Count the lines in the records below that contain the string "satellite", and reply with only that number.

▶ **Stored data**:
=-=-=
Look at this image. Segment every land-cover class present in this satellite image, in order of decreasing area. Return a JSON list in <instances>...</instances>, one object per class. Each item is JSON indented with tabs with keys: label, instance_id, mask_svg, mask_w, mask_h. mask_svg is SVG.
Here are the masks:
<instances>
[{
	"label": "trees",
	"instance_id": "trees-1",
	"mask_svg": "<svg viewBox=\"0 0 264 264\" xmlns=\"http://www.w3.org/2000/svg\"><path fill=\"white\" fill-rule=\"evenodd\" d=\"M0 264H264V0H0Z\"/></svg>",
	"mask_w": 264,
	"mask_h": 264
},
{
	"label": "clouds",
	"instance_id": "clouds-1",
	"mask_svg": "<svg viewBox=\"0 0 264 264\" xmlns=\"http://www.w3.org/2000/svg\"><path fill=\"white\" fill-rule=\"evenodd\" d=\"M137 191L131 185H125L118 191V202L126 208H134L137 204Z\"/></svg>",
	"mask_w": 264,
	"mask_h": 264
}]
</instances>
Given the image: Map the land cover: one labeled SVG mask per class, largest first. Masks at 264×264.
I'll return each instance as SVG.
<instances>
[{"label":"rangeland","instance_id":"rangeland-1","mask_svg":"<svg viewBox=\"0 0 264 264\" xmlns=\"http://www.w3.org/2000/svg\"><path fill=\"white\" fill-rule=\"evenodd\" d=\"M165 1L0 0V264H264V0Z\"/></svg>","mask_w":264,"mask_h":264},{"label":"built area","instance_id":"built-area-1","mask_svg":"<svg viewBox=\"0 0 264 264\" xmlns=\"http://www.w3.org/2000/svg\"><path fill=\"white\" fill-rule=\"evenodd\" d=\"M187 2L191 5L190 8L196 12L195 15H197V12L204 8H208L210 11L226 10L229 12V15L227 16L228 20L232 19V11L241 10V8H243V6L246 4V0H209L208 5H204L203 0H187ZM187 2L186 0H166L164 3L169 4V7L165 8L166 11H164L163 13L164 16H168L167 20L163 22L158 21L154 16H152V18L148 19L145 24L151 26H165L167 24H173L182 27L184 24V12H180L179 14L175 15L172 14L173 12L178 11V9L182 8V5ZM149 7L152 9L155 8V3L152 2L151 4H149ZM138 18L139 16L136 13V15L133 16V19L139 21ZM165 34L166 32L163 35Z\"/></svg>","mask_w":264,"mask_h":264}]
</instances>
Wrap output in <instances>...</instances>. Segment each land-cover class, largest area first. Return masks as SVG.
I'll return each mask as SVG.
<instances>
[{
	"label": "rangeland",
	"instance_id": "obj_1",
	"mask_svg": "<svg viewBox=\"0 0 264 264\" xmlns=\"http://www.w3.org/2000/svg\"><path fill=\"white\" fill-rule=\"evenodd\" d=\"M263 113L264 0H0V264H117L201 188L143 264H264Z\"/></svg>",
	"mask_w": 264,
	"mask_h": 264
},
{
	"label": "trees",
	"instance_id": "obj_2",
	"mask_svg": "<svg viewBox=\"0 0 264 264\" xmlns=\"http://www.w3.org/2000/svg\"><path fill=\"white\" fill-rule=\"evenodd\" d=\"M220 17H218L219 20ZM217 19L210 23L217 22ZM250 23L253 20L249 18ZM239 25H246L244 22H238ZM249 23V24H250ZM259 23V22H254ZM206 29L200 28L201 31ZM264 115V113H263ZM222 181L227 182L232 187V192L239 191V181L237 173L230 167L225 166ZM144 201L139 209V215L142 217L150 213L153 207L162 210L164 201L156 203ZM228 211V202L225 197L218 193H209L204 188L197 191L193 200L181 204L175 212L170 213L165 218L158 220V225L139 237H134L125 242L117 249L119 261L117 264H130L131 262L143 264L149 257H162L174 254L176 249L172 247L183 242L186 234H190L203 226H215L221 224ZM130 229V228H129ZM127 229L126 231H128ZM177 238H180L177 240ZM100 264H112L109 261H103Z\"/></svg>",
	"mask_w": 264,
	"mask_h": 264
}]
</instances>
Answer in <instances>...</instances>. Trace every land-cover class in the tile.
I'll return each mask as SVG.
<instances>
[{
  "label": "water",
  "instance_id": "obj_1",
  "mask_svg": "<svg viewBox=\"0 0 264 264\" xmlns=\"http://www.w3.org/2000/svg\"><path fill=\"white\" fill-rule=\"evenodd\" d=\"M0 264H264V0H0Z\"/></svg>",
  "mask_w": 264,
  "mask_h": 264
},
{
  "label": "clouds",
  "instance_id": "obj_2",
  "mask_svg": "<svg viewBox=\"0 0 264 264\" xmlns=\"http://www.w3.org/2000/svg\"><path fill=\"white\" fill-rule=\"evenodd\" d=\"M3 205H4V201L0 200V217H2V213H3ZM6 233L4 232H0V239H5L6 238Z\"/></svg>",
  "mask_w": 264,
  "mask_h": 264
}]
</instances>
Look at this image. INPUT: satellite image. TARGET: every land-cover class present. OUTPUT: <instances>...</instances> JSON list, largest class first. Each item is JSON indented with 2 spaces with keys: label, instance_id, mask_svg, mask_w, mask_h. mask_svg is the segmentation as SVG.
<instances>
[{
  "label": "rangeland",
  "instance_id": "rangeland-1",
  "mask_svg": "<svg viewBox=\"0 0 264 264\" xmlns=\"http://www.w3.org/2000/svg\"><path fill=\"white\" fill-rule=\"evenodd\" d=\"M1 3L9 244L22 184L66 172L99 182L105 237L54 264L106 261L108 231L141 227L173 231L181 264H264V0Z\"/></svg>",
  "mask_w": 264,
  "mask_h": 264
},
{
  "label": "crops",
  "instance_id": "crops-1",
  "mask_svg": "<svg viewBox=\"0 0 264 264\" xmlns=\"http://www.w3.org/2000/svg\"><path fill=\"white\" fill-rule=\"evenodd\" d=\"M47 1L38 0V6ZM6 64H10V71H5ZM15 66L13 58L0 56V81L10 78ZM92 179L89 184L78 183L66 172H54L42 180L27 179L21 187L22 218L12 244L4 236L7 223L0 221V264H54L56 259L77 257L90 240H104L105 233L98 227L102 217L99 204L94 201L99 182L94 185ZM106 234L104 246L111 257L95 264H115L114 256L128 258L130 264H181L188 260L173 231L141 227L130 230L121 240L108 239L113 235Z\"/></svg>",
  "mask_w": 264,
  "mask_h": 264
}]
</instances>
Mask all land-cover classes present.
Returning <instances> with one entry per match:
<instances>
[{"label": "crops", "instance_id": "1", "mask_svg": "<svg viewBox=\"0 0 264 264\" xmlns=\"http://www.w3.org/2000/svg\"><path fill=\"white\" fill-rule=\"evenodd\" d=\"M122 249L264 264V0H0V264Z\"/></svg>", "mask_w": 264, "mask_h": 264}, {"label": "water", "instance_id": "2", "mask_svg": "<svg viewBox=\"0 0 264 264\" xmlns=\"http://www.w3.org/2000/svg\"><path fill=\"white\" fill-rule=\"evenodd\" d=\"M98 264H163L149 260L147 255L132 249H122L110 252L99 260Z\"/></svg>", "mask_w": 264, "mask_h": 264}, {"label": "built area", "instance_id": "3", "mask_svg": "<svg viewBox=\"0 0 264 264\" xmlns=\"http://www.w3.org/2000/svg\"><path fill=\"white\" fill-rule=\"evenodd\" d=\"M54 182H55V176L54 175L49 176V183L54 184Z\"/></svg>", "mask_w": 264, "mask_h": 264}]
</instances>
=-=-=
▶ **Complete output**: 2